Kita melihat kebijaksanaan itu pada diri Wakil Presiden saat ini. Dan kita harus mempercayai penilaiannya. Mengapa? Karena sejauh yang saya ingat, dia adalah calon presiden pertama yang secara terbuka menyatakan bahwa dia bersedia mengorbankan pencalonannya demi kepentingan orang lain hanya untuk memastikan kemenangan pada tahun 2022. Di dunia di mana para politisi memperdagangkan segalanya hanya untuk mempertahankan kekuasaan, seorang pemimpin yang mengorbankan ambisinya sendiri adalah permata yang langka.
Terakhir, daftar, ikuti dan menjadi sukarelawan ketika saatnya tiba.

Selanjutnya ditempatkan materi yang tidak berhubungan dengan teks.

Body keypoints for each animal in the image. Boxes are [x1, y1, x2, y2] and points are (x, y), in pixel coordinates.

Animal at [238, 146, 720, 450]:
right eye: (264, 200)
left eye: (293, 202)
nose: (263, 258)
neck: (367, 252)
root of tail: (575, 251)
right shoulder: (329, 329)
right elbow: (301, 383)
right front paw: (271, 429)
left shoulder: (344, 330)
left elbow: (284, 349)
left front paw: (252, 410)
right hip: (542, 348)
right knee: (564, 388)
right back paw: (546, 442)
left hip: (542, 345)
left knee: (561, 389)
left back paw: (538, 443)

Peternakan troll dimaksudkan untuk manusia sapi. Namun ketergantungan yang berlebihan pada bot, simpati yang dibuat-buat, dan disinformasi menyebabkan kemalasan dan terlalu percaya diri. Dan orang-orang sudah bosan dengan hal itu. Kita melihatnya dalam klip viral yang menunjukkan presiden kembali melontarkan lelucon yang tidak pantas. Hanya saja kali ini tidak ada yang tertawa.
Dengan respons pandemi yang gagal dan perekonomian yang gagal, mereka akan terus kehilangan wilayahnya. Troll mengandalkan ilusi. Kesukarelaan tidak bisa dipalsukan. Dan kebisingan media sosial tidak dapat memenangkan hati orang-orang yang melakukan mobilisasi. Bayangkan bagaimana mereka kalah dalam pertempuran melawan Patricia Non dan komunitasnya. Meskipun mengerahkan ribuan troll, mereka melakukan kalibrasi ulang dalam beberapa hari dan akhirnya mundur. Relawan mengalahkan troll kapan saja.

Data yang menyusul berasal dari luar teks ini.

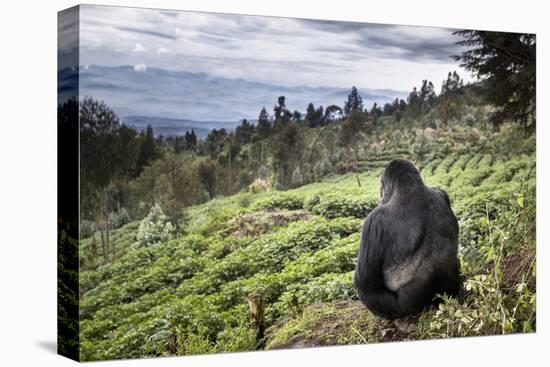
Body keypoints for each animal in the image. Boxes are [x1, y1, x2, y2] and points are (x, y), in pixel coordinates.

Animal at [354, 160, 462, 320]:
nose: (381, 196)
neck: (411, 189)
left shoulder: (374, 221)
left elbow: (366, 286)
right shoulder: (442, 194)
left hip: (406, 308)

Kita harus melakukan semua ini dan lebih banyak lagi karena tidak ada di antara kita yang mampu mendapatkan lebih banyak hal yang sama. Karena jika ada pelajaran penting dari pandemi ini, maka hal ini adalah: korupsi membunuh dan ketidakmampuan menghancurkan kehidupan. Dan tidak ada yang lebih buruk daripada diperintah oleh keduanya pada saat krisis terbesar dalam sejarah umat manusia baru-baru ini.

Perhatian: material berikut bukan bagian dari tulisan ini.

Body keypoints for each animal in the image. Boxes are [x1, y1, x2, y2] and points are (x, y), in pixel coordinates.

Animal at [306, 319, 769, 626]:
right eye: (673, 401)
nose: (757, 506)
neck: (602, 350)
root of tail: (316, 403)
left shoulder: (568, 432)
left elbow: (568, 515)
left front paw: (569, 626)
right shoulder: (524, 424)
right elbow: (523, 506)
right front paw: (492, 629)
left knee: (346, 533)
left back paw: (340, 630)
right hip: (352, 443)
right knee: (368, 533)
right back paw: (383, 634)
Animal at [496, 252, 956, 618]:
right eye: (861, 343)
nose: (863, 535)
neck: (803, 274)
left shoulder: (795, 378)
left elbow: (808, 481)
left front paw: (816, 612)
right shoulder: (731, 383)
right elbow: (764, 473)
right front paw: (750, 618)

Pada tahun 1787, Benjamin Franklin adalah salah satu orang Amerika yang dipilih untuk merancang konstitusi. Dan ketika mereka menyelesaikan Konstitusi Amerika dan meninggalkan Independence Hall di Philadelphia, Franklin ditanya, “Pak, pemerintahan seperti apa yang kita miliki?” Franklin berhenti sejenak lalu menjawab, “Sebuah Republik, jika Anda bisa mempertahankannya.”
Sekarang tahun 2021. Dan dengan adanya lockdown lagi, kita bertanya-tanya, “Pemerintahan seperti apa yang kita miliki?” Kita harus menjawab tantangan Franklin dan menjawab, “Sebuah Republik, dan kami bermaksud mempertahankannya.” – Rappler.com
John Molo adalah seorang litigator hukum komersial yang senang membaca dan belajar tentang Konstitusi dan persinggungannya dengan politik. Ia mengajar Hukum Negara di UP Law-BGC, di mana ia juga menjabat sebagai Ketua Gugus Hukum Politik Fakultas tersebut. Ia pernah menjabat sebagai presiden Asosiasi Sekolah Hukum Harvard Filipina, dan mantan ketua Jurnal Hukum IBP. Dia memimpin tim yang menggugat pemerintahan Aquino dan membatalkan PDAF.